▸ **Problem requirements**
In the data below, find the line that contains "Investigating future features" and the line that contains "1. 登录 [Netlify](https://app.netlify.com/)". Copy both, plus every line between them, exactly.

▸ **Given entries**
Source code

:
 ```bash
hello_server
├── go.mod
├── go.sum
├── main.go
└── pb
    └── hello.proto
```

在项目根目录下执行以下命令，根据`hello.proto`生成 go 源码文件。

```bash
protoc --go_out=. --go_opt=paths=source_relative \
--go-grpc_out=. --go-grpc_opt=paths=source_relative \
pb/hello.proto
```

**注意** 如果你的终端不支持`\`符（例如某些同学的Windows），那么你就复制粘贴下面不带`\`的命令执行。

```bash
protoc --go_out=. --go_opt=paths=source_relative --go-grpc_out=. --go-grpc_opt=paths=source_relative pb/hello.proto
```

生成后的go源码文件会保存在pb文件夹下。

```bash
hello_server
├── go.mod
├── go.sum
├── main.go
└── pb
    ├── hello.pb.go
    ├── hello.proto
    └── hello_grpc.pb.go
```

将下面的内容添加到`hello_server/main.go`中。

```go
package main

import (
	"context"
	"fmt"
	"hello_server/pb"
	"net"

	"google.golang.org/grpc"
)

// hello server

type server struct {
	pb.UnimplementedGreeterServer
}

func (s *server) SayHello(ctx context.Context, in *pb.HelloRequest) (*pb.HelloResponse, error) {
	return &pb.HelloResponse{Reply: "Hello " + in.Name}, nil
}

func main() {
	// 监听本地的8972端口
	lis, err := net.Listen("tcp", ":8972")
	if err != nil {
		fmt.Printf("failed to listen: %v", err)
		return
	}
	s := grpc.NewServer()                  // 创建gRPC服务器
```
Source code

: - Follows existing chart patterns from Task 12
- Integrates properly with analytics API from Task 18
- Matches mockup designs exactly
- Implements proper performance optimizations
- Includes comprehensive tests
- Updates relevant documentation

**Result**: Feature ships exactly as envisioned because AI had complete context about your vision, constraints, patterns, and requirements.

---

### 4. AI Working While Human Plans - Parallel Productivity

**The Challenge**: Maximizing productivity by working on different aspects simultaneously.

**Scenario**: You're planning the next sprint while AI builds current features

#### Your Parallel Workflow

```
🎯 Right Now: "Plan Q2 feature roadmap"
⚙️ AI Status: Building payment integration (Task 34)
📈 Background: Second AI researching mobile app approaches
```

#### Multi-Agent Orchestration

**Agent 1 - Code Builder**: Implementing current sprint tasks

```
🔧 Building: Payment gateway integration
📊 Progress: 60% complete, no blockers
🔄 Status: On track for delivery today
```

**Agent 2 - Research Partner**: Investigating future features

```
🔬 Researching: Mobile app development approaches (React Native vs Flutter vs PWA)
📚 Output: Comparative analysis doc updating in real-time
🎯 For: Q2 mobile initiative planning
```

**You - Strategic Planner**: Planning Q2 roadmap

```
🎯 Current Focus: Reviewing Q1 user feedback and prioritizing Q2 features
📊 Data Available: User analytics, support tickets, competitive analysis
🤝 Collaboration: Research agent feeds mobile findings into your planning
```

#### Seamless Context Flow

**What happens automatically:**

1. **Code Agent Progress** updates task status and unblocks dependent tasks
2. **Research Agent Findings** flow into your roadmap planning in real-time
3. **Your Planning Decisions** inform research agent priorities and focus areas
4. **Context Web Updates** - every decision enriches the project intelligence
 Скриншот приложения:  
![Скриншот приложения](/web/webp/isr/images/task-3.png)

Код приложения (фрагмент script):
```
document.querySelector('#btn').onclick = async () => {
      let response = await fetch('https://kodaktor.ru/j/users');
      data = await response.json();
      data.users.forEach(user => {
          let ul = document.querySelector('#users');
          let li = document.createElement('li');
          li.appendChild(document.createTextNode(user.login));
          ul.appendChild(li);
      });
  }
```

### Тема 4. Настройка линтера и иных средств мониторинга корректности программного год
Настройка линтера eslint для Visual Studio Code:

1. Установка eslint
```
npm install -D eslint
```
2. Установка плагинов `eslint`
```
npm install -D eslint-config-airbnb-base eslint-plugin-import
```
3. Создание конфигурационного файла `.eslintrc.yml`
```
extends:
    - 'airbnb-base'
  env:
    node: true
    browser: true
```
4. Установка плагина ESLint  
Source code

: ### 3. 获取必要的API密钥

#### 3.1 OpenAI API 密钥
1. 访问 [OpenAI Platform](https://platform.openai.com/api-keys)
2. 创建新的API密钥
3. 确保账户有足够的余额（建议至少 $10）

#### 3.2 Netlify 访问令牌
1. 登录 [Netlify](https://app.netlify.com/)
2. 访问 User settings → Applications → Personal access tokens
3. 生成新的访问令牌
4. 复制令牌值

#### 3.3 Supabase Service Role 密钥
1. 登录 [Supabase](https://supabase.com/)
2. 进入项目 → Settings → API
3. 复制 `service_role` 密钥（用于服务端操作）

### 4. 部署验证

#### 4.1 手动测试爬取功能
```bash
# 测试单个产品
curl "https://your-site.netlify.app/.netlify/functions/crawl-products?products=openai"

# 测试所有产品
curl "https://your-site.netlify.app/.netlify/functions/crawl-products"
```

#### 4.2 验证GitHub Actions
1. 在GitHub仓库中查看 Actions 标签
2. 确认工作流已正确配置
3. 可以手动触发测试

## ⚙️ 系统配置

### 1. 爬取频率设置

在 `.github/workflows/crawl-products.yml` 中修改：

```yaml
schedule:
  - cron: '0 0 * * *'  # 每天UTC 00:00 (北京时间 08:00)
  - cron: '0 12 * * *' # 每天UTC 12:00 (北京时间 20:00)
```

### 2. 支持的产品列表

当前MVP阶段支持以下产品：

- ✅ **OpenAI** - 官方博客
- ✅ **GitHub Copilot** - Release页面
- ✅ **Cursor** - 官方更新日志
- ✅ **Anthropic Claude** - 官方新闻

▸ **Exercise answer**
**Agent 2 - Research Partner**: Investigating future features

```
🔬 Researching: Mobile app development approaches (React Native vs Flutter vs PWA)
📚 Output: Comparative analysis doc updating in real-time
🎯 For: Q2 mobile initiative planning
```

**You - Strategic Planner**: Planning Q2 roadmap

```
🎯 Current Focus: Reviewing Q1 user feedback and prioritizing Q2 features
📊 Data Available: User analytics, support tickets, competitive analysis
🤝 Collaboration: Research agent feeds mobile findings into your planning
```

#### Seamless Context Flow

**What happens automatically:**

1. **Code Agent Progress** updates task status and unblocks dependent tasks
2. **Research Agent Findings** flow into your roadmap planning in real-time
3. **Your Planning Decisions** inform research agent priorities and focus areas
4. **Context Web Updates** - every decision enriches the project intelligence
 Скриншот приложения:  
![Скриншот приложения](/web/webp/isr/images/task-3.png)

Код приложения (фрагмент script):
```
document.querySelector('#btn').onclick = async () => {
      let response = await fetch('https://kodaktor.ru/j/users');
      data = await response.json();
      data.users.forEach(user => {
          let ul = document.querySelector('#users');
          let li = document.createElement('li');
          li.appendChild(document.createTextNode(user.login));
          ul.appendChild(li);
      });
  }
```

### Тема 4. Настройка линтера и иных средств мониторинга корректности программного год
Настройка линтера eslint для Visual Studio Code:

1. Установка eslint
```
npm install -D eslint
```
2. Установка плагинов `eslint`
```
npm install -D eslint-config-airbnb-base eslint-plugin-import
```
3. Создание конфигурационного файла `.eslintrc.yml`
```
extends:
    - 'airbnb-base'
  env:
    node: true
    browser: true
```
4. Установка плагина ESLint  
Source code

: ### 3. 获取必要的API密钥

#### 3.1 OpenAI API 密钥
1. 访问 [OpenAI Platform](https://platform.openai.com/api-keys)
2. 创建新的API密钥
3. 确保账户有足够的余额（建议至少 $10）

#### 3.2 Netlify 访问令牌
1. 登录 [Netlify](https://app.netlify.com/)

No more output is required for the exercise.